### THE PROBLEM
Copy the records word for word, starting with the line that contains "The document lists, after" and going on through the line that contains "-0.000697, 0.996598, -0.622795]]", with both of those lines included.

### RECORDS PROVIDED
'''
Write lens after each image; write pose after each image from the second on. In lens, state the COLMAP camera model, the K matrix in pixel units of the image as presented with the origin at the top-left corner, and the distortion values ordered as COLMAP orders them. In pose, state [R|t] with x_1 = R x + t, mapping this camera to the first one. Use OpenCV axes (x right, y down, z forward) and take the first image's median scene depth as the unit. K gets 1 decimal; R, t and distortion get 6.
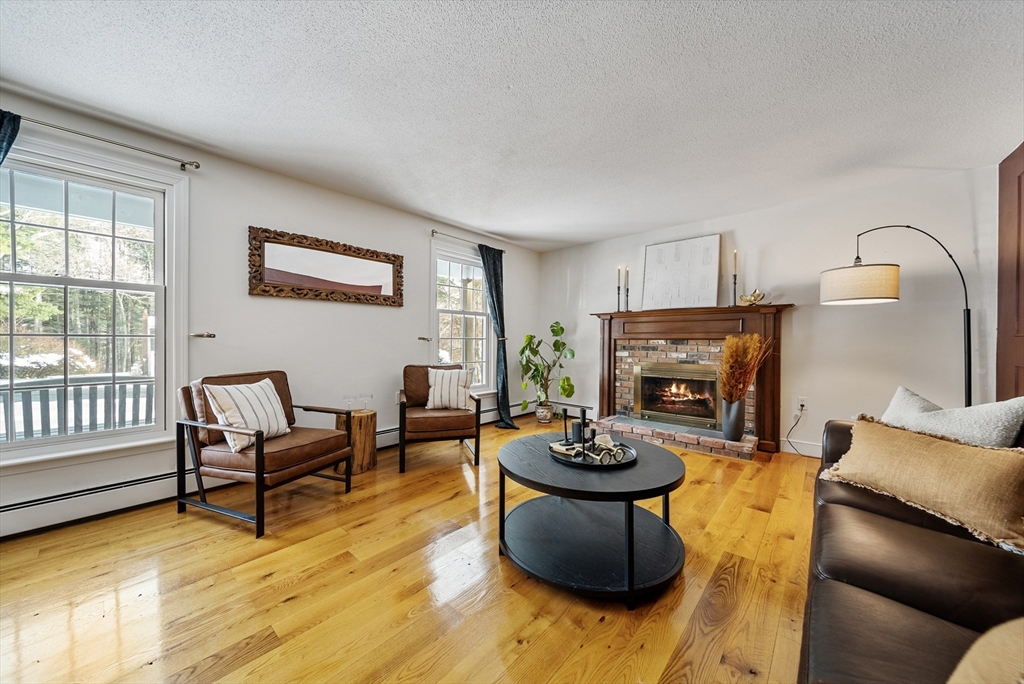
'''
'''
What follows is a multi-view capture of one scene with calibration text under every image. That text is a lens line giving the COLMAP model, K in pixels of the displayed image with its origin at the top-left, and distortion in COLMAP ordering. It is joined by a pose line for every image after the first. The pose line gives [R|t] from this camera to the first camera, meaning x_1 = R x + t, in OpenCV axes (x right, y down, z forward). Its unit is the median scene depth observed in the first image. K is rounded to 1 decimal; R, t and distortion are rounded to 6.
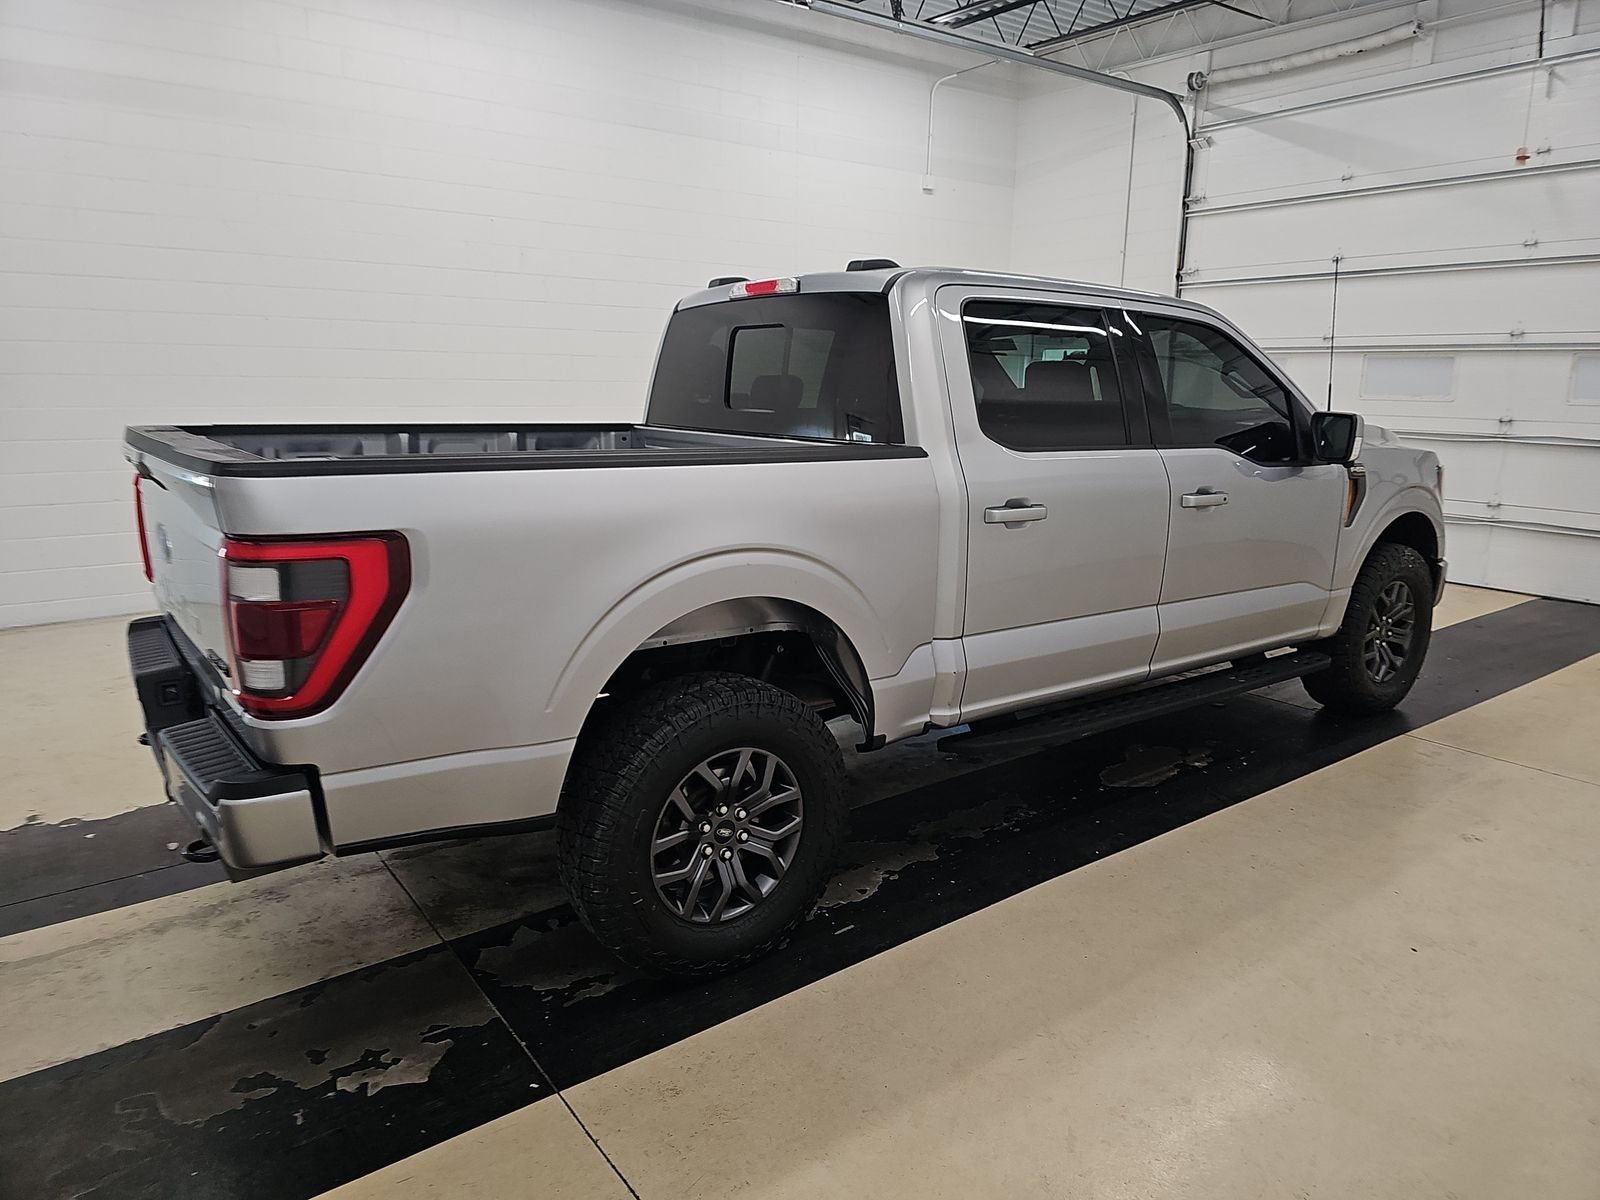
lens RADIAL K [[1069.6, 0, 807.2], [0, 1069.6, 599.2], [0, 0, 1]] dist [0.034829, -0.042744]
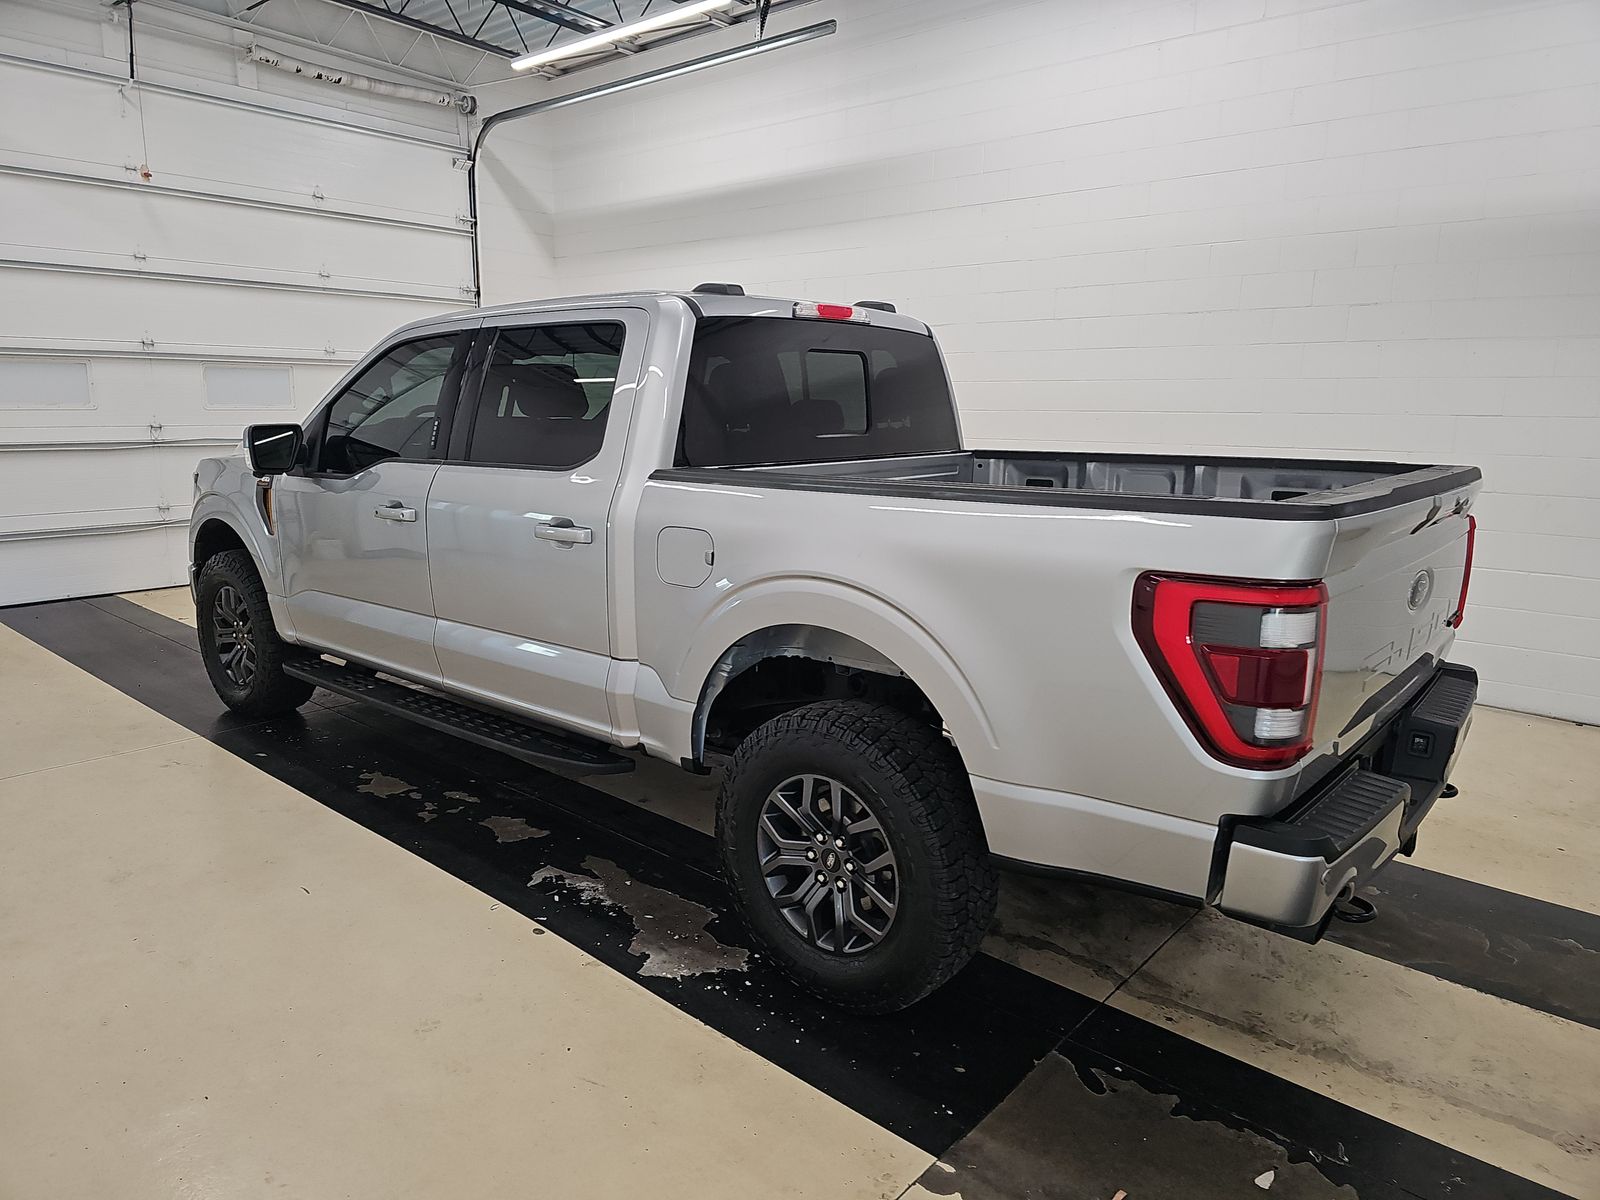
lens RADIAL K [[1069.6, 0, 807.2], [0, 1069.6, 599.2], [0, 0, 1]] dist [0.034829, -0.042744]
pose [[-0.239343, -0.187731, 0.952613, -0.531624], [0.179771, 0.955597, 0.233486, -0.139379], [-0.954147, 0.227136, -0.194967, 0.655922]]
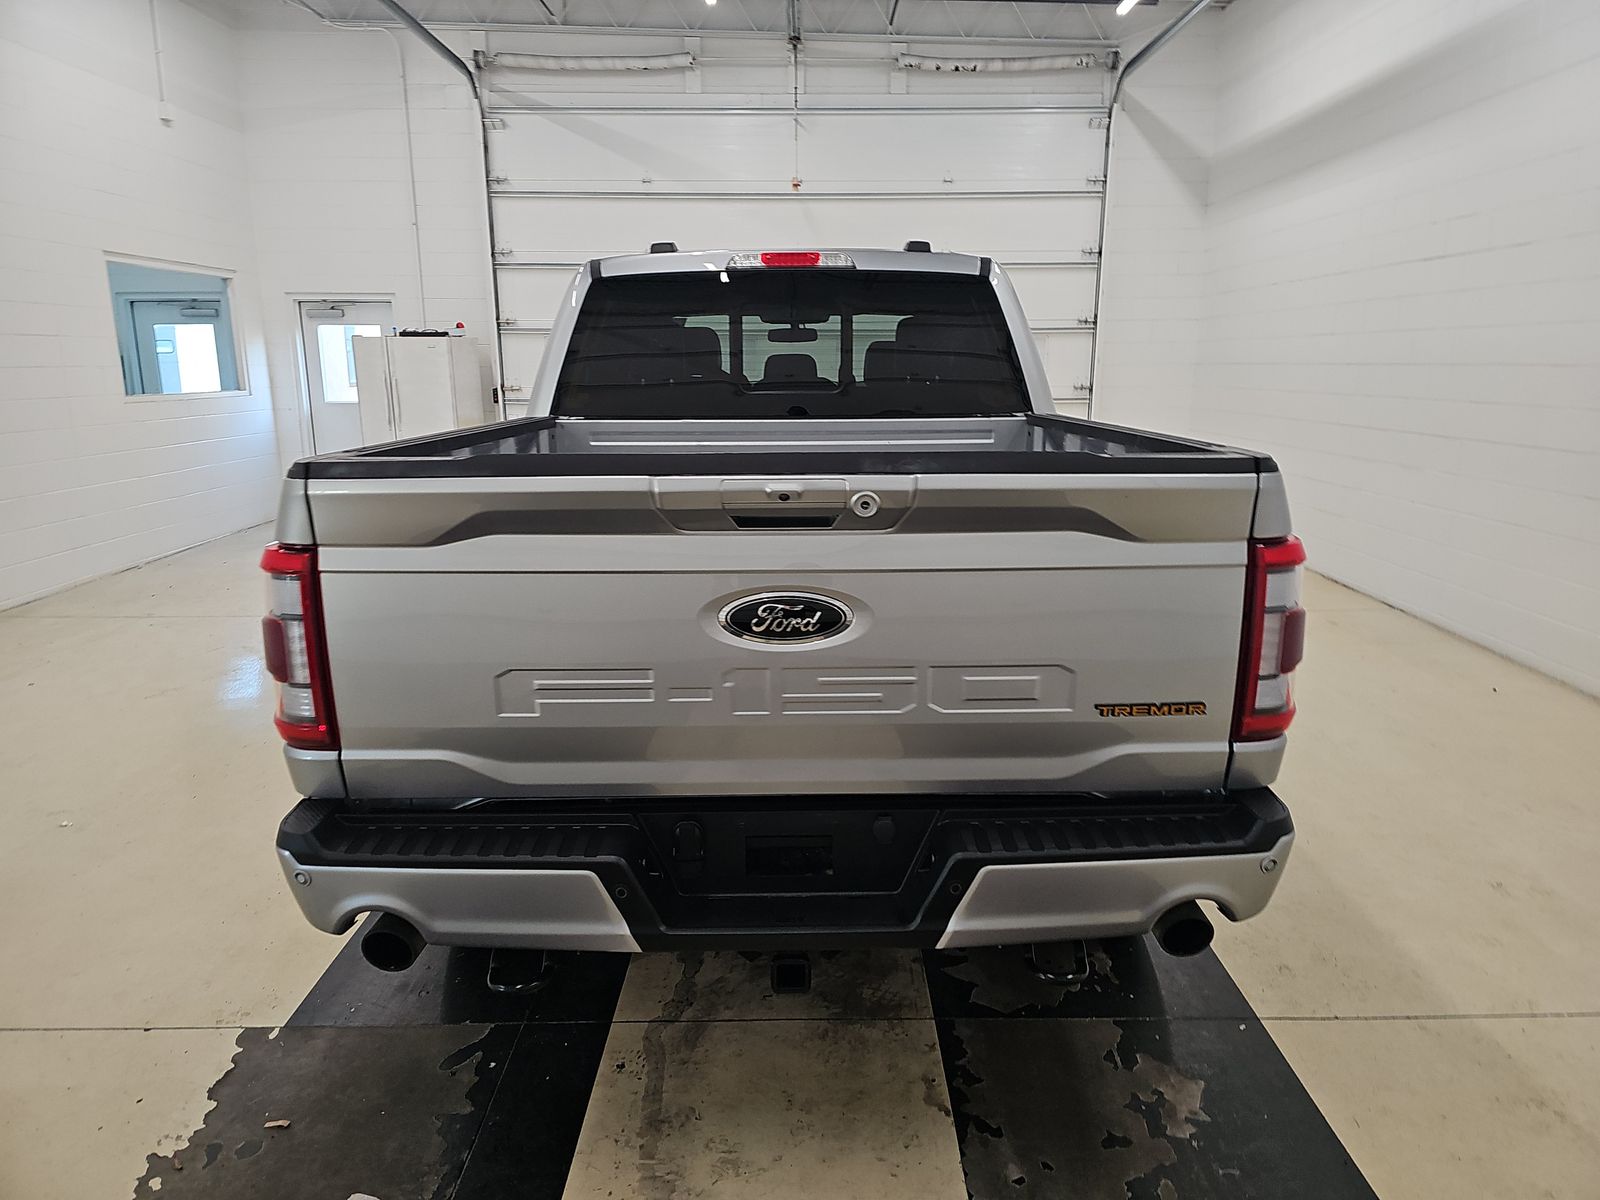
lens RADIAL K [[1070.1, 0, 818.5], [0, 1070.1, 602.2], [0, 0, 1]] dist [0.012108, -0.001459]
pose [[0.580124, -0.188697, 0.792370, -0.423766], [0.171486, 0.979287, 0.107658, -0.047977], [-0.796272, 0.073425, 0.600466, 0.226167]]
'''
'''
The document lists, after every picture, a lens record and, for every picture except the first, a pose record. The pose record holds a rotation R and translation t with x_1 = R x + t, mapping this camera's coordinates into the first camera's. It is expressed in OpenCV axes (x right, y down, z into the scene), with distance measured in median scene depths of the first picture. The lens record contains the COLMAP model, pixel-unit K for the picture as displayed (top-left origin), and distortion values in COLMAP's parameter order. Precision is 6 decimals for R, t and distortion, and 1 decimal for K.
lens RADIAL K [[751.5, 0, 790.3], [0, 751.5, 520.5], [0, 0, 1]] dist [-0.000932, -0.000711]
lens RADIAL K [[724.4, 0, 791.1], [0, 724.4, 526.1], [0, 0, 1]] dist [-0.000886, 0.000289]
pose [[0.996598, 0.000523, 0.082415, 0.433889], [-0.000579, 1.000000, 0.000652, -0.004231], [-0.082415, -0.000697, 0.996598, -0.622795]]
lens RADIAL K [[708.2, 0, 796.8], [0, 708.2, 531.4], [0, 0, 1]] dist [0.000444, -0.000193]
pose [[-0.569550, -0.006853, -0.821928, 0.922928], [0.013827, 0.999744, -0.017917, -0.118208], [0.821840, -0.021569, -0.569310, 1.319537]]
'''
### RESPONSE TO THE TASK
The document lists, after every picture, a lens record and, for every picture except the first, a pose record. The pose record holds a rotation R and translation t with x_1 = R x + t, mapping this camera's coordinates into the first camera's. It is expressed in OpenCV axes (x right, y down, z into the scene), with distance measured in median scene depths of the first picture. The lens record contains the COLMAP model, pixel-unit K for the picture as displayed (top-left origin), and distortion values in COLMAP's parameter order. Precision is 6 decimals for R, t and distortion, and 1 decimal for K.
lens RADIAL K [[751.5, 0, 790.3], [0, 751.5, 520.5], [0, 0, 1]] dist [-0.000932, -0.000711]
lens RADIAL K [[724.4, 0, 791.1], [0, 724.4, 526.1], [0, 0, 1]] dist [-0.000886, 0.000289]
pose [[0.996598, 0.000523, 0.082415, 0.433889], [-0.000579, 1.000000, 0.000652, -0.004231], [-0.082415, -0.000697, 0.996598, -0.622795]]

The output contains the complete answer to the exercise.